Chapter 2: Vision Systems: Cameras & Depth Sensing
Learning Objectives
After completing this chapter, you will be able to:
- Understand different camera models and their applications in robotics
- Perform camera calibration for accurate perception
- Explain stereo vision principles and depth estimation techniques
- Work with RGB-D sensors and their data processing
- Implement traditional and modern computer vision approaches
- Apply vision-based perception to robotics problems
Camera Models and Representation
Cameras are among the most important sensors for robot perception. Understanding how they work is crucial for effective vision-based systems.
Pinhole Camera Model
The pinhole camera model is the simplest mathematical model of a camera. It describes how a 3D point in the world is projected onto the 2D image plane:
- 3D point: (X, Y, Z)
- 2D image point: (u, v)
- Relationship: u = f * X/Z + cx, v = f * Y/Z + cy
Where:
- f is the focal length
- (cx, cy) is the principal point
Distortion Models
Real cameras deviate from the ideal pinhole model due to lens distortion. Two main types are:
- Radial distortion: Caused by the curved lens surfaces
- Tangential distortion: Caused by misalignment of lens elements
Camera Calibration
Camera calibration is the process of determining the intrinsic and extrinsic parameters of a camera.
Intrinsic Parameters
- Focal length (fx, fy)
- Principal point (cx, cy)
- Skew coefficient (s)
- Distortion coefficients (k1, k2, p1, p2, k3)
Extrinsic Parameters
- Rotation matrix R (3x3)
- Translation vector t (3x1)
Calibration Process
- Use a calibration pattern (e.g., checkerboard)

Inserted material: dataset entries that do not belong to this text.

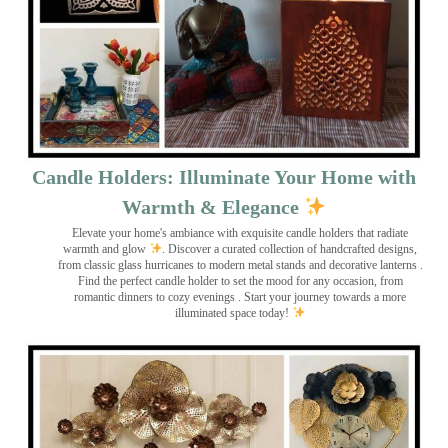
Candle Holders: Illuminate Your Home with
Warmth & Elegance
Elevate your home's ambiance with exquisite candle holders that radiate
warmth and glow
. Discover a curated collection of handcrafted designs,
from classic glass hurricanes to modern metal stands and decorative lanterns
.
Find the perfect candle holder to set the mood for any occasion, from
romantic dinners to cozy evenings . Start your journey towards a more
illuminated space today!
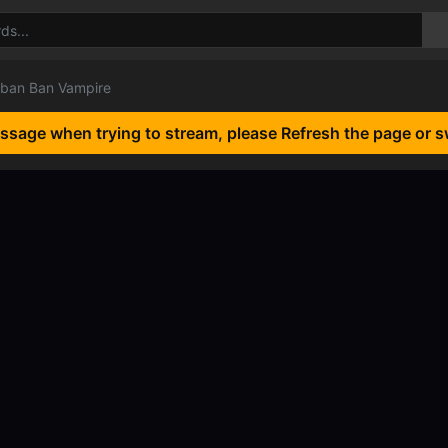
ban Ban Vampire
essage when trying to stream, please Refresh the page or s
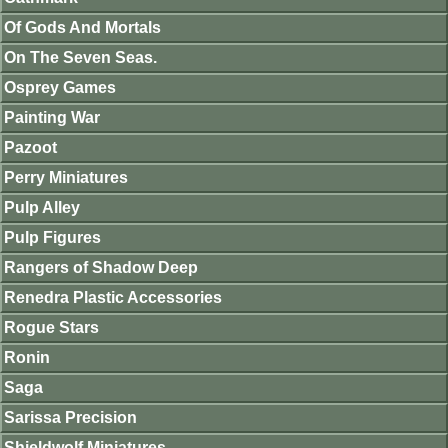
Of Gods And Mortals
On The Seven Seas.
Osprey Games
Painting War
Pazoot
Perry Miniatures
Pulp Alley
Pulp Figures
Rangers of Shadow Deep
Renedra Plastic Accessories
Rogue Stars
Ronin
Saga
Sarissa Precision
Shieldwolf Miniatures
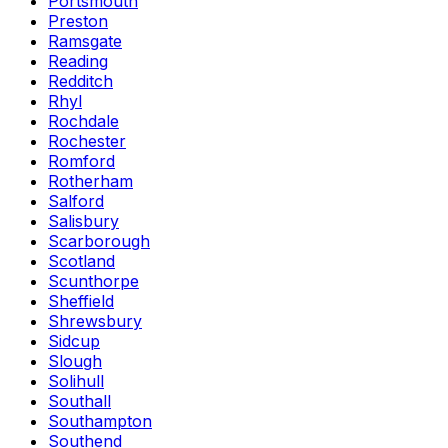
Portsmouth
Preston
Ramsgate
Reading
Redditch
Rhyl
Rochdale
Rochester
Romford
Rotherham
Salford
Salisbury
Scarborough
Scotland
Scunthorpe
Sheffield
Shrewsbury
Sidcup
Slough
Solihull
Southall
Southampton
Southend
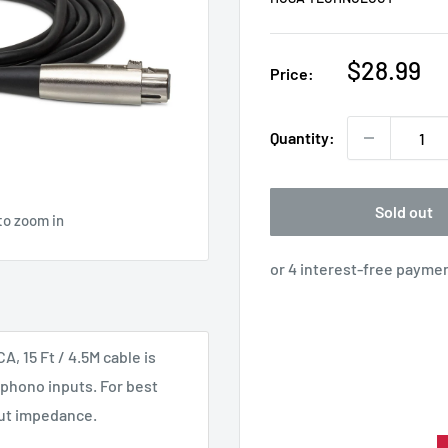
Sale
$28.99
Price:
price
Quantity:
Sold out
to zoom in
 15 Ft / 4.5M cable is
phono inputs. For best
put impedance.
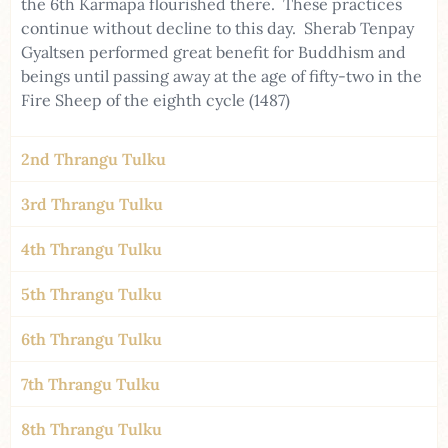
the 6th Karmapa flourished there. These practices
continue without decline to this day. Sherab Tenpay
Gyaltsen performed great benefit for Buddhism and
beings until passing away at the age of fifty-two in the
Fire Sheep of the eighth cycle (1487)
2nd Thrangu Tulku
3rd Thrangu Tulku
4th Thrangu Tulku
5th Thrangu Tulku
6th Thrangu Tulku
7th Thrangu Tulku
8th Thrangu Tulku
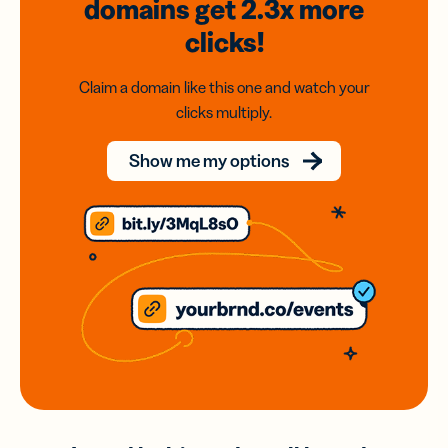
domains
get 2.3x
more
clicks!
Claim a domain like this one and watch your
clicks multiply.
Show me my options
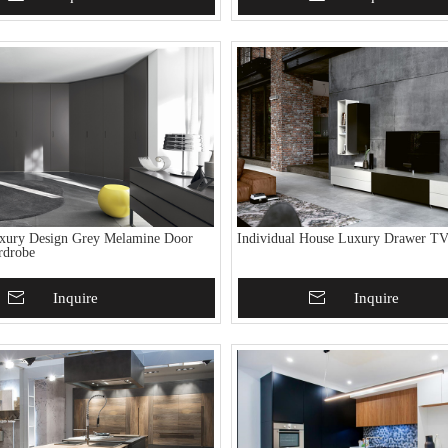
xury Design Grey Melamine Door
Individual House Luxury Drawer TV
rdrobe
To Basket
Inquire
Add To Basket
Inquire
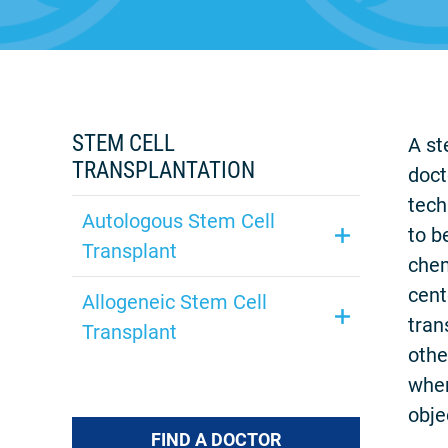
STEM CELL
A st
TRANSPLANTATION
doct
tech
Autologous Stem Cell
to b
Transplant
chem
cent
Allogeneic Stem Cell
tran
Transplant
othe
wher
obje
FIND A DOCTOR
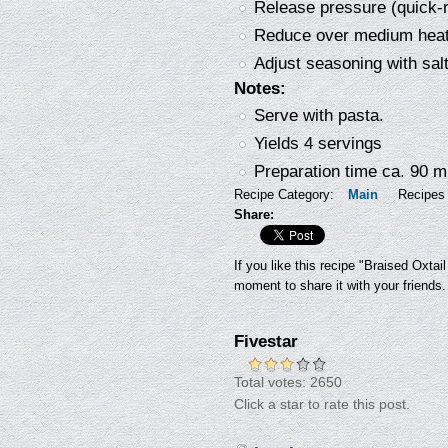
Release pressure (quick-r
Reduce over medium heat
Adjust seasoning with sal
Notes:
Serve with pasta.
Yields 4 servings
Preparation time ca. 90 m
Recipe Category:
Main
Recipes
Share:
If you like this recipe "Braised Oxta
moment to share it with your friends.
Fivestar
Total votes: 2650
Click a star to rate this post.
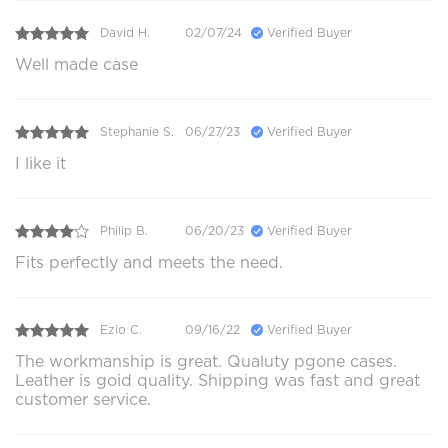
David H.
02/07/24
Verified Buyer
Well made case
Stephanie S.
06/27/23
Verified Buyer
I like it
Philip B.
06/20/23
Verified Buyer
Fits perfectly and meets the need.
Ezio C.
09/16/22
Verified Buyer
The workmanship is great. Qualuty pgone cases.
Leather is goid quality. Shipping was fast and great
customer service.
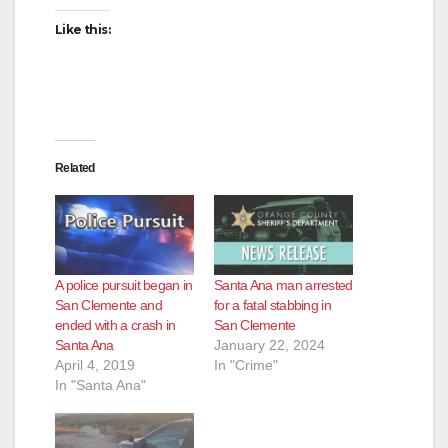
e
Like this:
o
Related
A police pursuit began in
Santa Ana man arrested
San Clemente and
for a fatal stabbing in
ended with a crash in
San Clemente
Santa Ana
January 22, 2024
April 4, 2019
In "Crime"
In "Santa Ana"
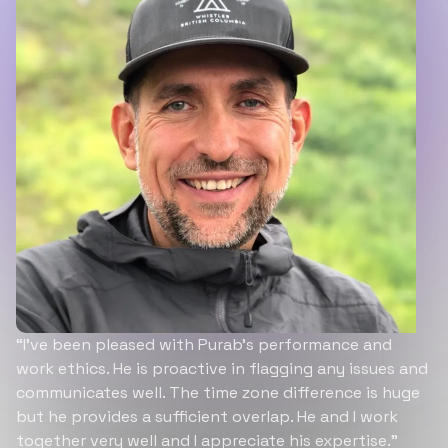
“I’ve been pleased with Purab’s performance and
work ethics. He is proactive in flagging any issues and
communicates well. The time zone difference is huge
but he provides a sufficient overlap. He and I work
together very well and I appreciate his expertise.”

- Capture multiple images from different viewpoints
- Detect calibration pattern corners
- Estimate camera parameters using optimization
Stereo Vision and Depth Estimation
Stereo vision uses two or more cameras to estimate depth by triangulation.
Stereo Geometry
- Baseline: Distance between camera centers
- Epipolar constraint: Points in one image correspond to lines in the other
- Disparity: Difference in position of corresponding points
Depth from Disparity
depth = (baseline * focal_length) / disparity
Stereo Matching Challenges
- Occlusions: Parts visible in one camera but not the other
- Textureless regions: Areas without distinctive features
- Specular surfaces: Reflective surfaces that appear differently
RGB-D Sensors
RGB-D sensors provide both color (RGB) and depth (D) information simultaneously.
Common RGB-D Sensors
- Microsoft Kinect: Uses structured light
- Intel RealSense: Uses stereo vision or structured light
- Apple LiDAR: Uses time-of-flight technology
RGB-D Data Processing
- Registration: Aligning RGB and depth images
- Point cloud generation: Converting depth images to 3D points
- Filtering: Removing noise and outliers from depth data
Traditional Computer Vision Approaches
Feature Detection and Description
- SIFT (Scale-Invariant Feature Transform): Detects and describes local features
- SURF (Speeded Up Robust Features): Faster alternative to SIFT
- ORB (Oriented FAST and Rotated BRIEF): Efficient binary descriptor
Image Processing Techniques
- Edge detection: Canny, Sobel operators
- Corner detection: Harris corner detector
- Template matching: Finding patterns in images
Modern Computer Vision Approaches
Deep Learning-Based Methods
- Object detection: YOLO, R-CNN families
- Semantic segmentation: U-Net, DeepLab
- Pose estimation: Estimating object or human poses
Convolutional Neural Networks (CNNs)
- Feature extraction through convolutional layers
- Hierarchical feature learning
- End-to-end training for perception tasks
Practical Exercise
Implement a simple camera calibration using OpenCV:
- Print a checkerboard pattern
- Capture at least 10 images from different angles
- Use OpenCV's calibration functions to estimate camera parameters
- Undistort an image using the computed parameters
Integration with ROS 2
In ROS 2, camera data is typically published as:
sensor_msgs/Image: Raw image datasensor_msgs/CameraInfo: Camera calibration parameterssensor_msgs/PointCloud2: 3D point cloud data from depth sensors
Summary
Vision systems are crucial for robot perception, providing rich information about the environment. Understanding both traditional and modern approaches allows you to choose the right technique for your application. In the next chapter, we'll explore how to combine multiple sensors for robust perception.